There is a new server option is added which is batch_size, and you can specify that when creating the foreign server or creating a foreign table.
- Create a postgres_fdw extension
CREATE EXTENSION postgres_fdw;
- Create a foreign server without batch_size
CREATE SERVER postgres_svr FOREIGN DATA WRAPPER postgres_fdw OPTIONS (host '127.0.0.1'); CREATE USER MAPPING FOR vagrant SERVER postgres_svr OPTIONS (user 'postgres', password 'pass'); CREATE FOREIGN TABLE foo_remote (a INTEGER, b CHAR, c TEXT, d VARCHAR(255)) SERVER postgres_svr OPTIONS(table_name 'foo_local'); EXPLAIN (VERBOSE, COSTS OFF) insert into foo_remote values (generate_series(1, 1), 'c', 'text', 'varchar'); QUERY PLAN ----------------------------------------------------------------------------------------------------------- Insert on public.foo_remote Remote SQL: INSERT INTO public.foo_local(a, b, c, d) VALUES ($1, $2, $3, $4) Batch Size: 1 -> ProjectSet Output: generate_series(1, 1), 'c'::character(1), 'text'::text, 'varchar'::character varying(255) -> Result (6 rows)
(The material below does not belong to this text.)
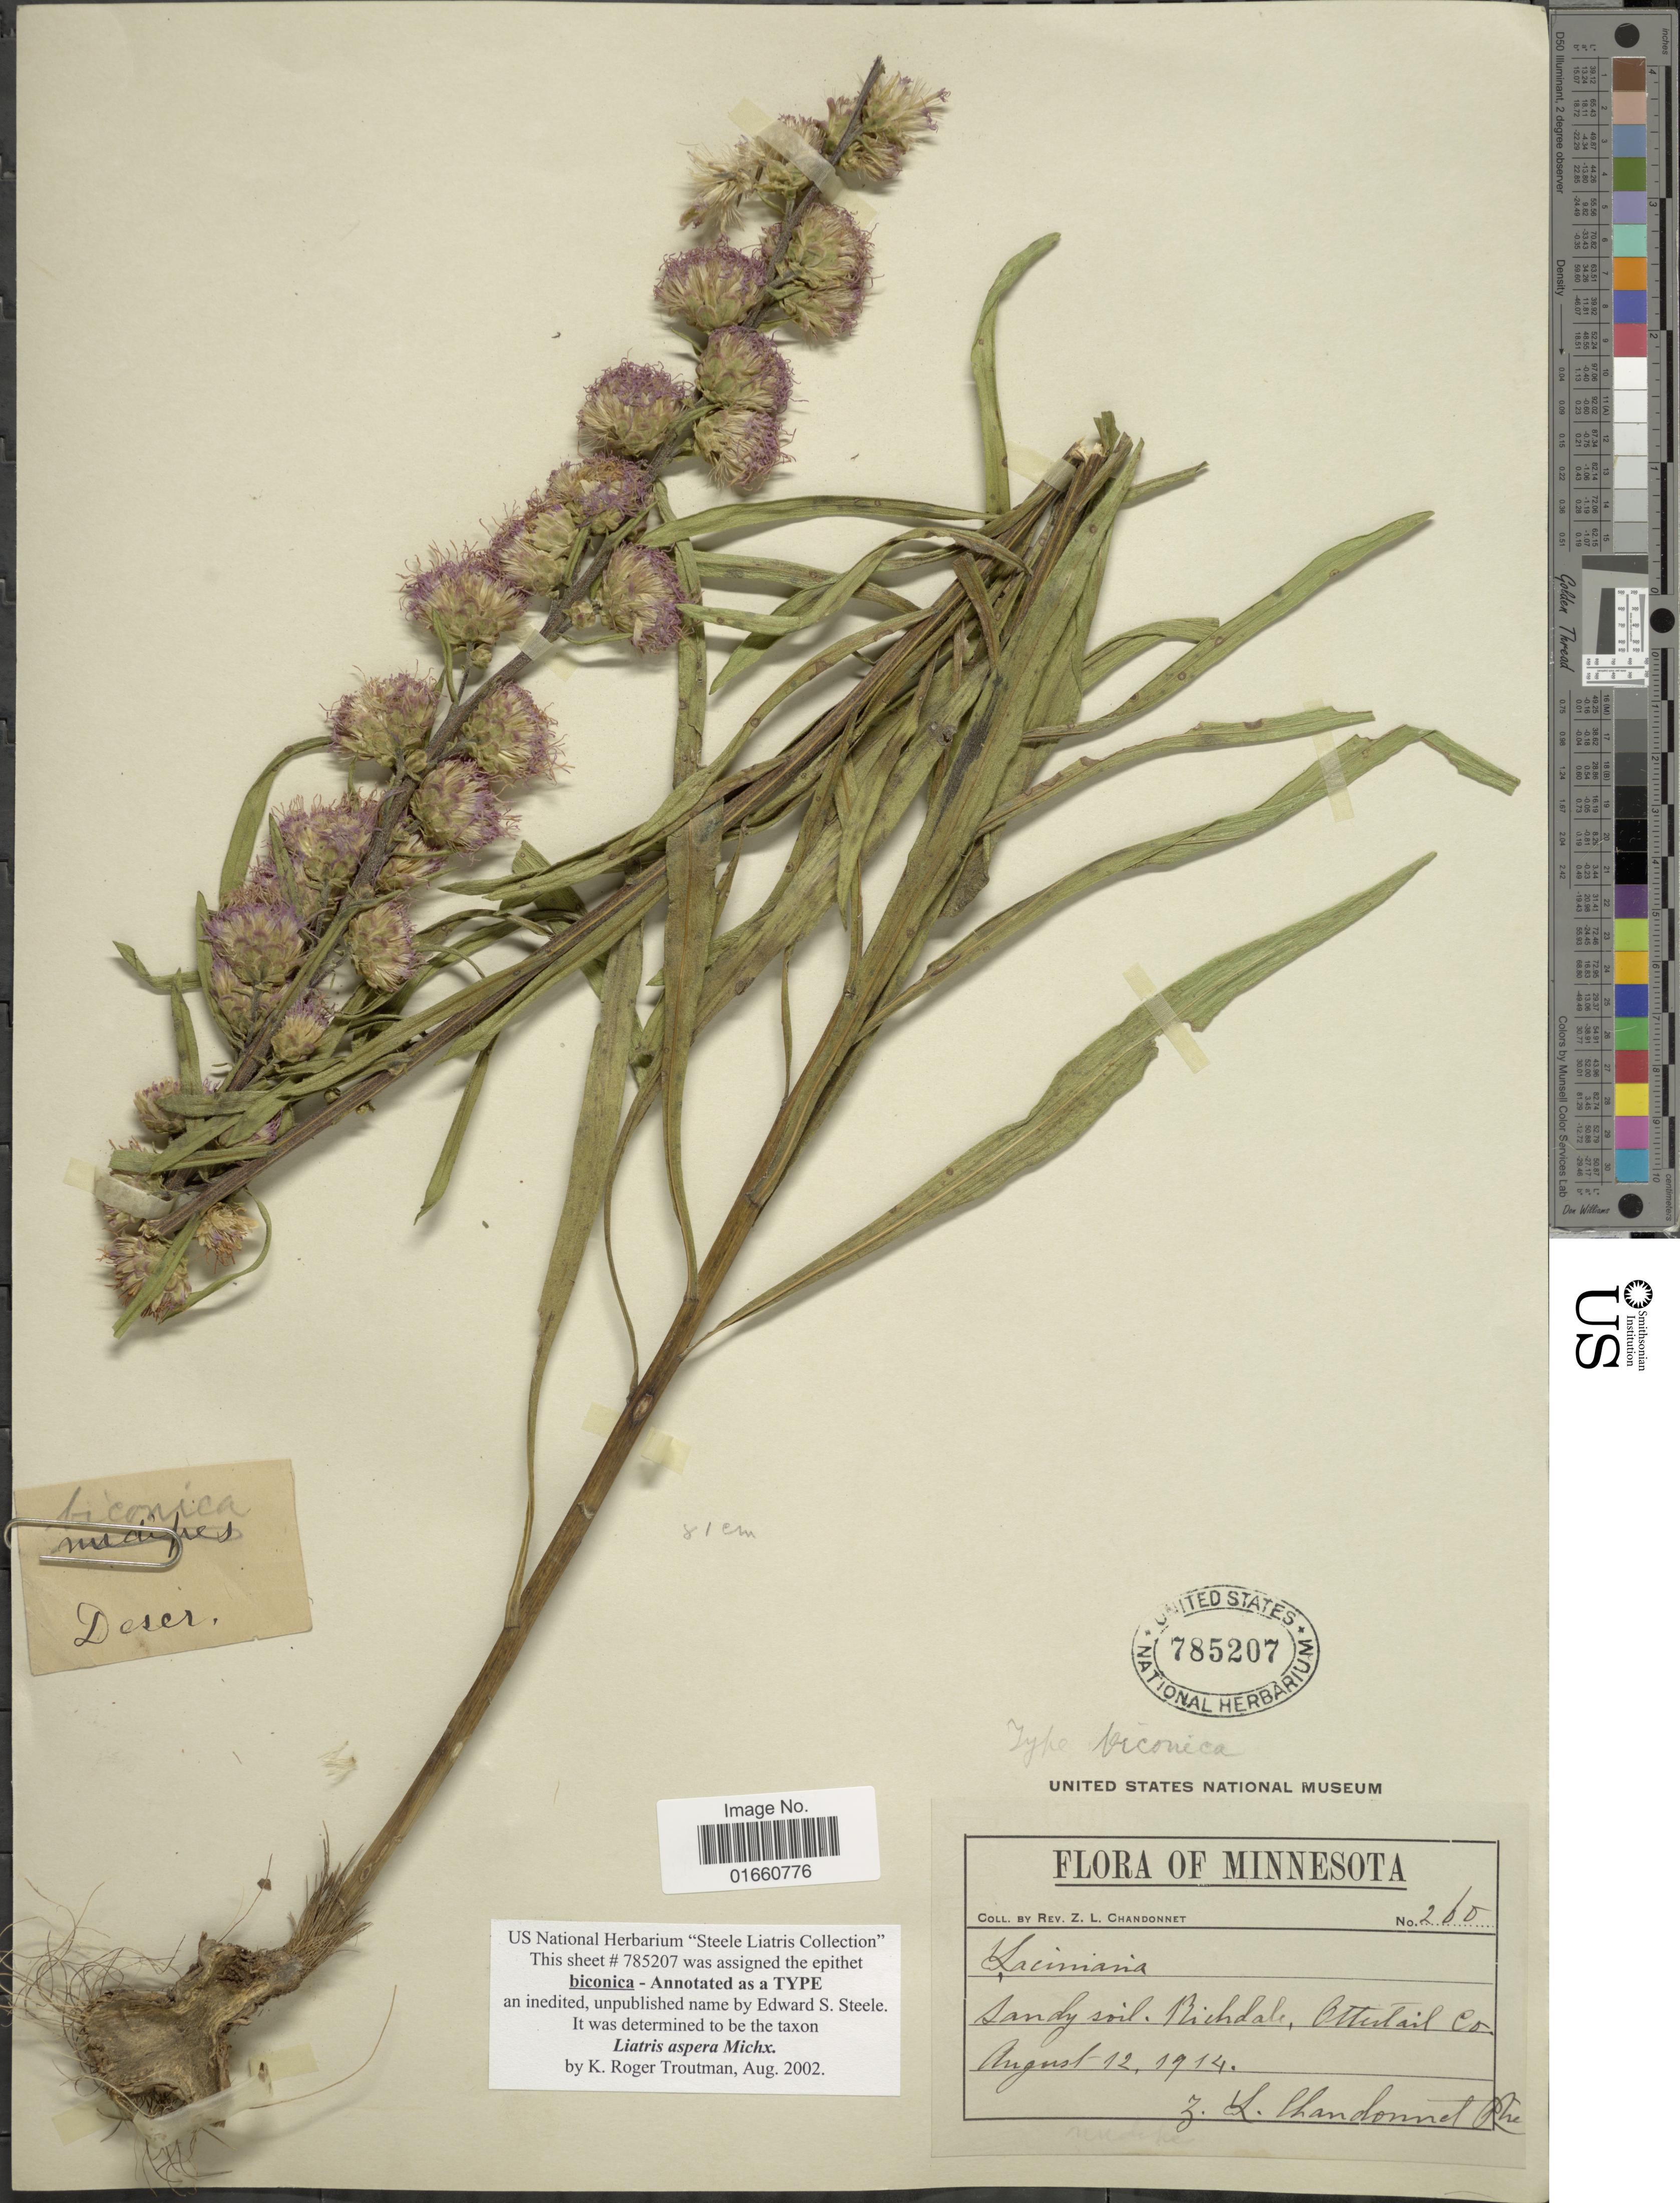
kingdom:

- Execution time with batch_size not specified
EXPLAIN ANALYZE INSERT INTO foo_remote VALUES (generate_series(1, 100000000), 'c', 'text', 'varchar'); QUERY PLAN ------------------------------------------------------------------------------------------------------------------------- Insert on foo_remote (cost=0.00..500000.02 rows=0 width=0) (actual time=4591443.250..4591443.250 rows=0 loops=1) -> ProjectSet (cost=0.00..500000.02 rows=100000000 width=560) (actual time=0.006..31749.132 rows=100000000 loops=1) -> Result (cost=0.00..0.01 rows=1 width=0) (actual time=0.002..0.002 rows=1 loops=1) Planning Time: 4.988 ms Execution Time: 4591447.101 ms -- timing is important (5 rows)
- Create a foreign table with batch_size = 10, in case no batch_size is specified with server creation
CREATE FOREIGN TABLE foo_remote (a INTEGER, b CHAR, c TEXT, d VARCHAR(255)) SERVER postgres_svr OPTIONS(table_name 'foo_local', batch_size '10');
- Create a foreign server with batch_size = 10, now every table of that server will use the batch_size 10
CREATE SERVER postgres_svr_bulk FOREIGN DATA WRAPPER postgres_fdw OPTIONS (host '127.0.0.1', batch_size = '10'); -- new option batch_size CREATE USER MAPPING FOR vagrant SERVER postgres_svr OPTIONS (user 'postgres', password 'pass'); CREATE FOREIGN TABLE foo_remote (a INTEGER, b CHAR, c TEXT, d VARCHAR(255)) SERVER postgres_svr OPTIONS(table_name 'foo_local'); EXPLAIN (VERBOSE, COSTS OFF) insert into foo_remote_bulk values (generate_series(1, 1), 'c', 'text', 'varchar'); QUERY PLAN ----------------------------------------------------------------------------------------------------------- Insert on public.foo_remote_bulk Remote SQL: INSERT INTO public.foo_local_bulk(a, b, c, d) VALUES ($1, $2, $3, $4) Batch Size: 10 -> ProjectSet Output: generate_series(1, 1), 'c'::character(1), 'text'::text, 'varchar'::character varying(255) -> Result (6 rows)
- Execution time with batch_size = 10:
EXPLAIN ANALYZE INSERT INTO foo_remote_bulk VALUES (generate_series(1, 100000000), 'c', 'text', 'varchar'); QUERY PLAN ------------------------------------------------------------------------------------------------------------------------- Insert on foo_remote_bulk (cost=0.00..500000.02 rows=0 width=0) (actual time=822224.678..822224.678 rows=0 loops=1) -> ProjectSet (cost=0.00..500000.02 rows=100000000 width=560) (actual time=0.005..10543.845 rows=100000000 loops=1) -> Result (cost=0.00..0.01 rows=1 width=0) (actual time=0.001..0.002 rows=1 loops=1) Planning Time: 0.250 ms Execution Time: 822239.178 ms -- timing is important (5 rows)
Conclusion
PostgreSQL is expanding the feature list of foreign data wrappers, and Bulk Insert is another good addition. As this feature is added to the core, I hope all other foreign data wrappers will implement it as well.